Re: Two dozen people were simply wrong --- Try to prove otherwise

On 6/3/2024 9:49 AM, Mikko wrote:

On 2024-06-03 13:16:12 +0000, olcott said:
 

On 6/3/2024 5:03 AM, Mikko wrote:

On 2024-05-31 15:13:02 +0000, olcott said:
 

On 5/31/2024 3:30 AM, Mikko wrote:

On 2024-05-31 01:54:52 +0000, olcott said:
 

On 5/30/2024 8:37 PM, Richard Damon wrote:

On 5/30/24 9:31 AM, olcott wrote:

On 5/30/2024 2:40 AM, Mikko wrote:

On 2024-05-30 01:15:21 +0000, olcott said:

 

x <is> a finite string Turing machine description that SPECIFIES behavior. The term: "representing" is inaccurate.
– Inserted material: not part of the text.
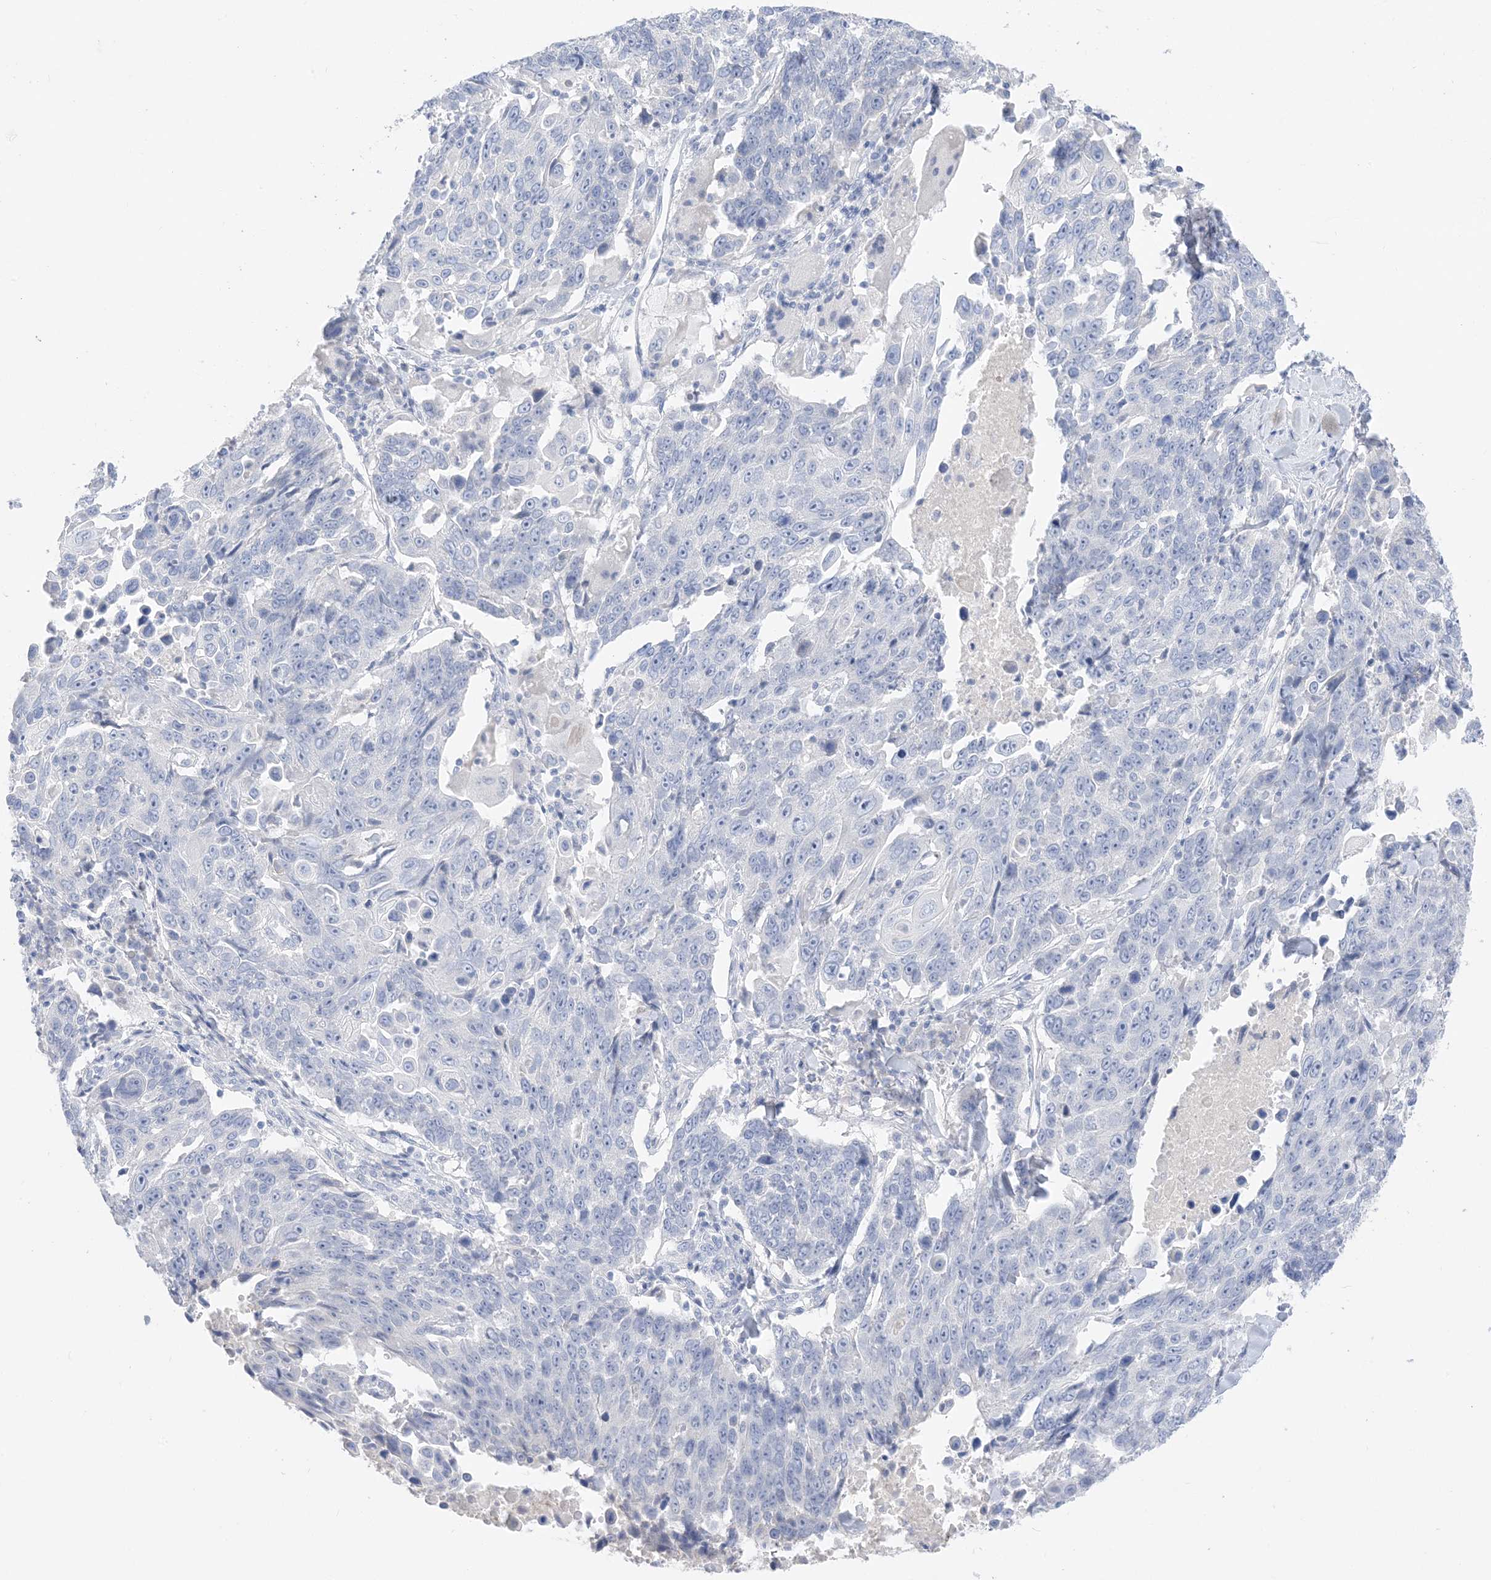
{"staining": {"intensity": "negative", "quantity": "none", "location": "none"}, "tissue": "lung cancer", "cell_type": "Tumor cells", "image_type": "cancer", "snomed": [{"axis": "morphology", "description": "Squamous cell carcinoma, NOS"}, {"axis": "topography", "description": "Lung"}], "caption": "A high-resolution micrograph shows IHC staining of lung squamous cell carcinoma, which displays no significant staining in tumor cells.", "gene": "MUC17", "patient": {"sex": "male", "age": 66}}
 No, x is a description of the Turing machine that specifies the behaviour
that H is required to report.

 That is what I said.

 Note, the string doesn't DIRECTLY specify behavior, but only indirectly as a description/representation of the Turing Mach
 

 The string directly SPECIFIES behavior to a UTM or to
any TM based on a UTM.

 An UTM interpretes the string as a specification of behaviour

 YES, exactly !!!
 

and another Turing machine may interprete likewise. But in a
different context the interpretation is different.
 

 When Ĥ is applied to ⟨Ĥ⟩
Ĥ.q0 ⟨Ĥ⟩ ⊢* embedded_H ⟨Ĥ⟩ ⟨Ĥ⟩ ⊢* Ĥ.qy ∞
Ĥ.q0 ⟨Ĥ⟩ ⊢* embedded_H ⟨Ĥ⟩ ⟨Ĥ⟩ ⊢* Ĥ.qn
 When embedded_H <is> a UTM or <is> a halting computation based on a
UTM then the ⟨Ĥ⟩ ⟨Ĥ⟩ input to embedded_H SPECIFIES that ⟨Ĥ⟩ ⟨Ĥ⟩ correctly
simulated by embedded_H cannot possibly reach its own simulated final
state at ⟨Ĥ.qn⟩.

 There is no requirement to follow the pecifications by embedded_H.
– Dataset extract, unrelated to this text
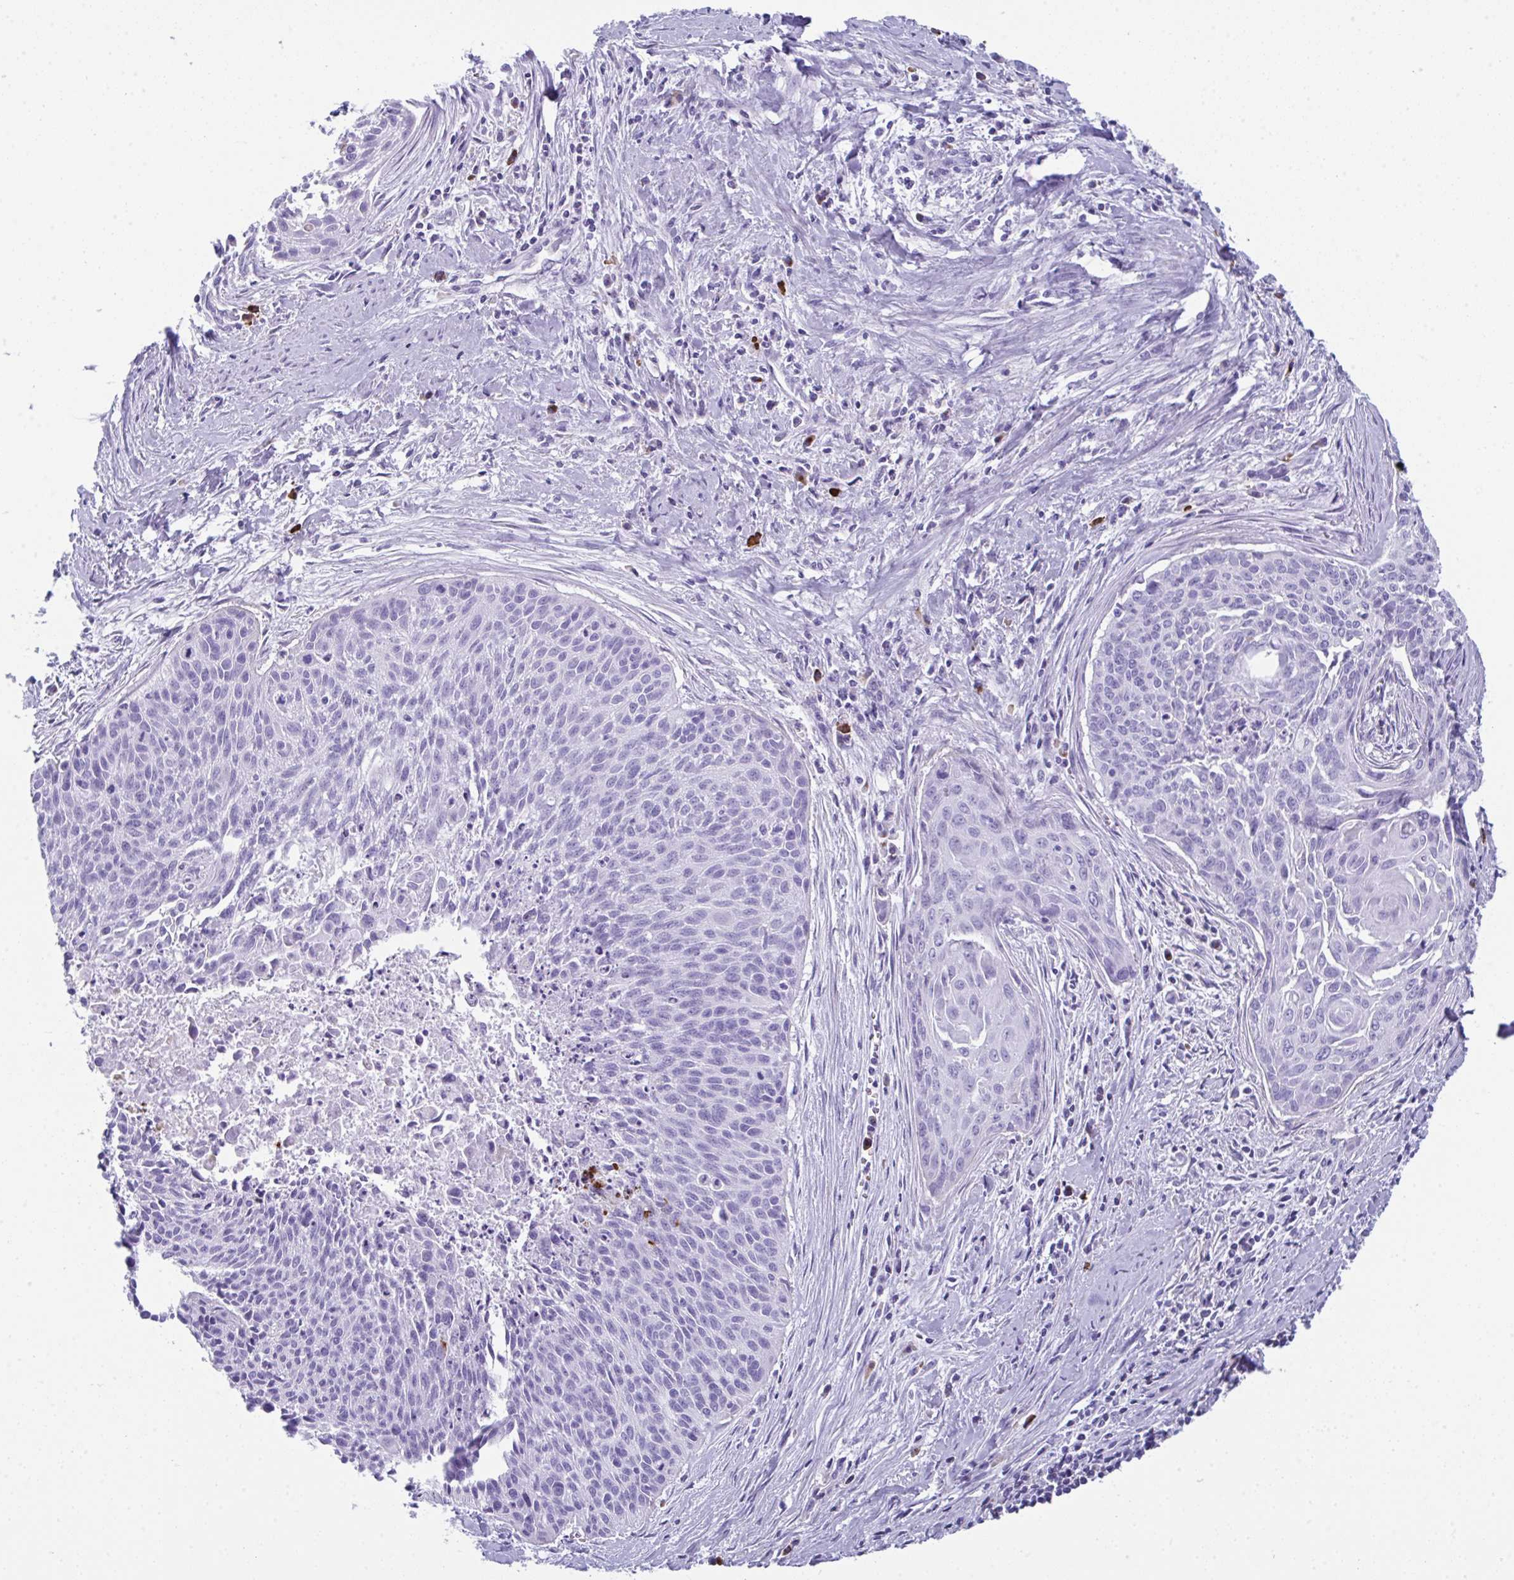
{"staining": {"intensity": "negative", "quantity": "none", "location": "none"}, "tissue": "cervical cancer", "cell_type": "Tumor cells", "image_type": "cancer", "snomed": [{"axis": "morphology", "description": "Squamous cell carcinoma, NOS"}, {"axis": "topography", "description": "Cervix"}], "caption": "An immunohistochemistry (IHC) histopathology image of cervical squamous cell carcinoma is shown. There is no staining in tumor cells of cervical squamous cell carcinoma.", "gene": "JCHAIN", "patient": {"sex": "female", "age": 55}}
  In other words embedded_H can simply play bingo and never halt and still correctly decide the halt status of its input?
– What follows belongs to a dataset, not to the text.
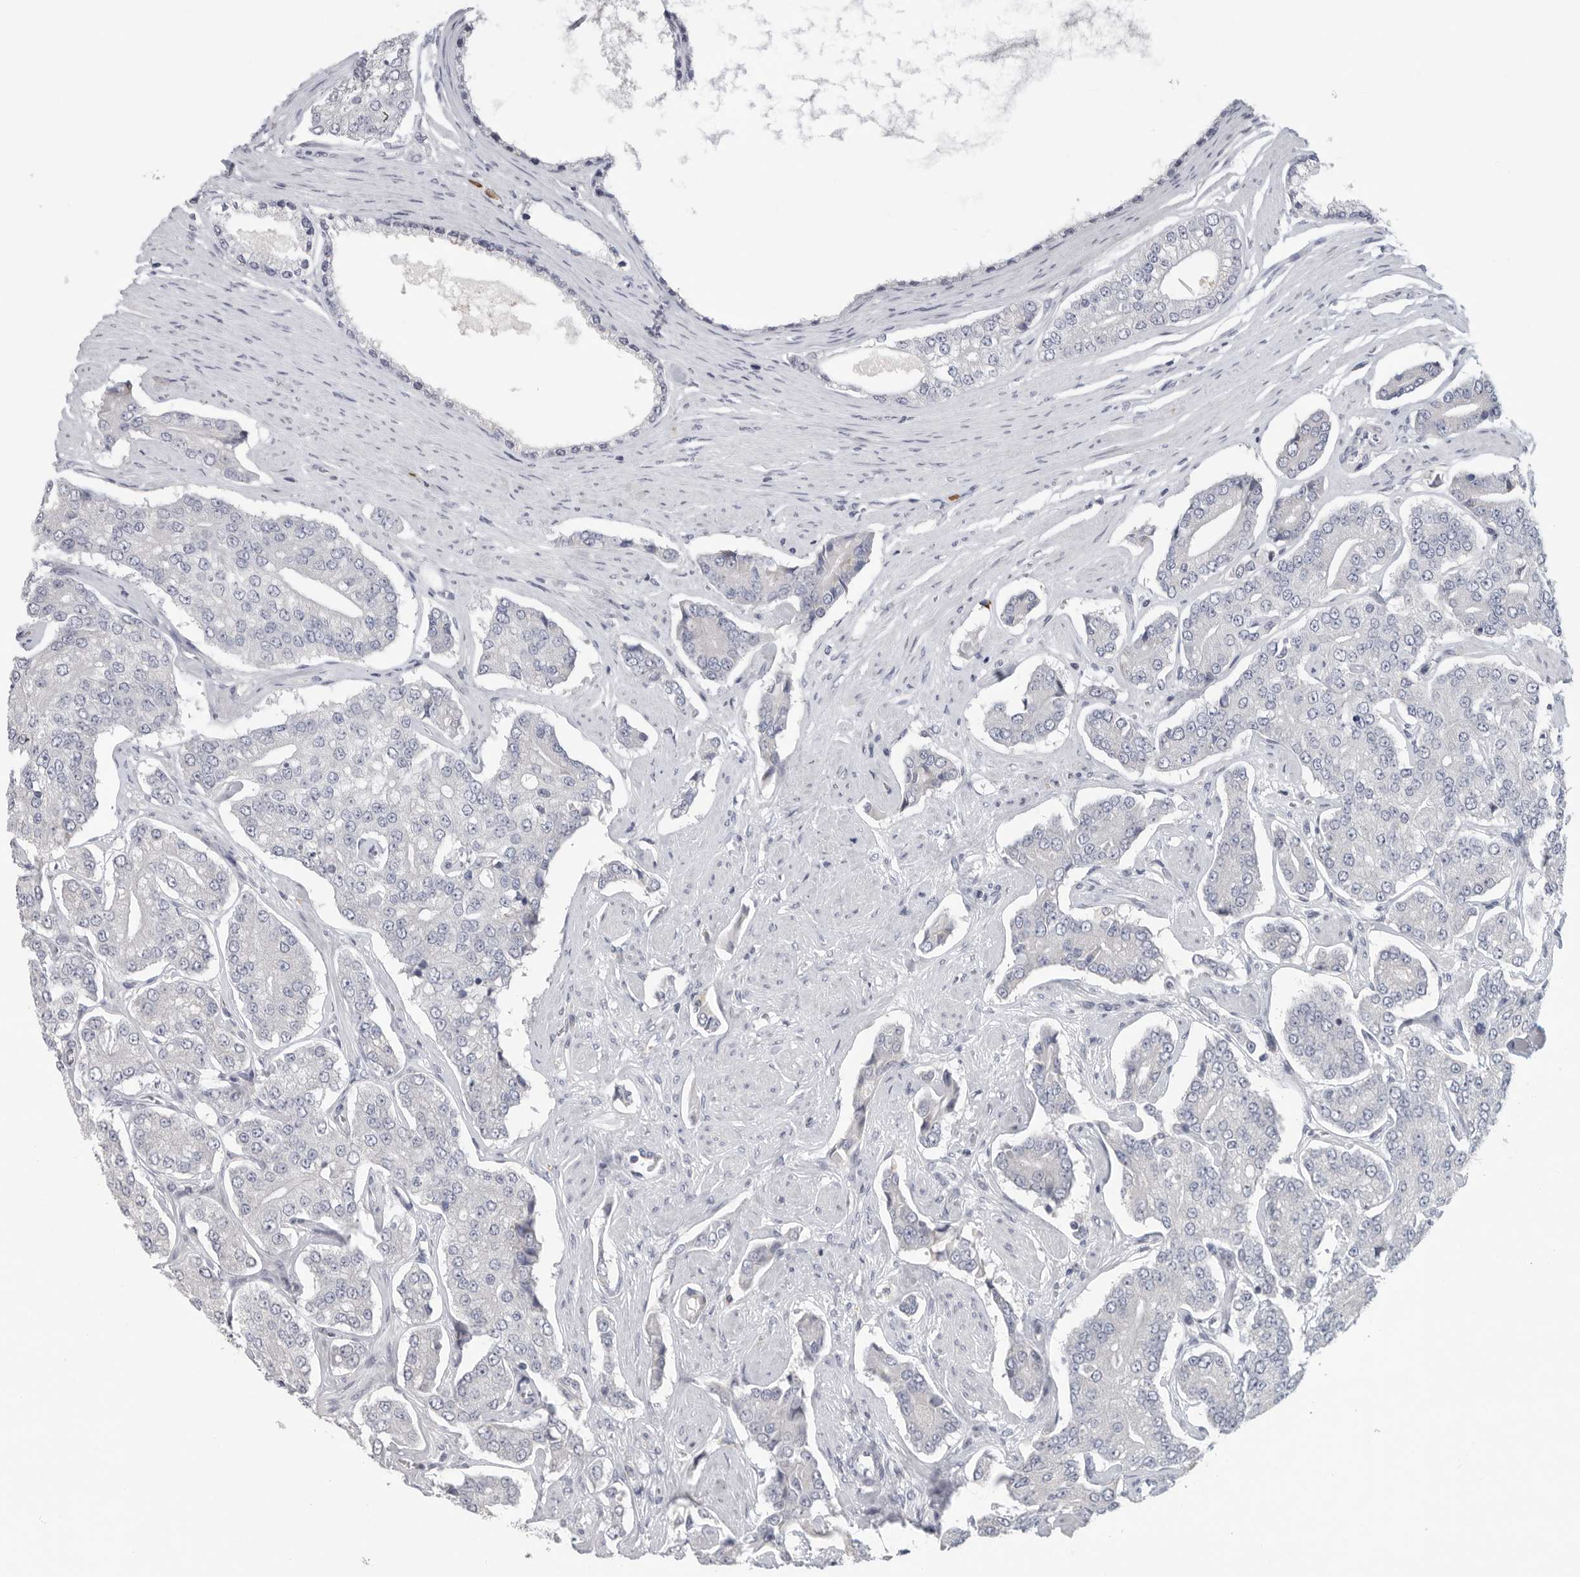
{"staining": {"intensity": "negative", "quantity": "none", "location": "none"}, "tissue": "prostate cancer", "cell_type": "Tumor cells", "image_type": "cancer", "snomed": [{"axis": "morphology", "description": "Adenocarcinoma, High grade"}, {"axis": "topography", "description": "Prostate"}], "caption": "An immunohistochemistry histopathology image of high-grade adenocarcinoma (prostate) is shown. There is no staining in tumor cells of high-grade adenocarcinoma (prostate).", "gene": "TMEM69", "patient": {"sex": "male", "age": 71}}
 Not of the input text but of the machine and input that the text
describes. The input to H contains enough information that the
machine can be constructed and run with the input. If the prediction
by H differs from the actual execution of the machine the prediction
is wrong and H is not a halt decider.
 

  int sum(int x, int y) { return x + y; }
sum(2,3) cannot return the sum of 5 + 6.
 DD correctly simulated by HH does have provably
different behavior than DD(DD) so HH is is not
allowed to report on the behavior of DD(DD).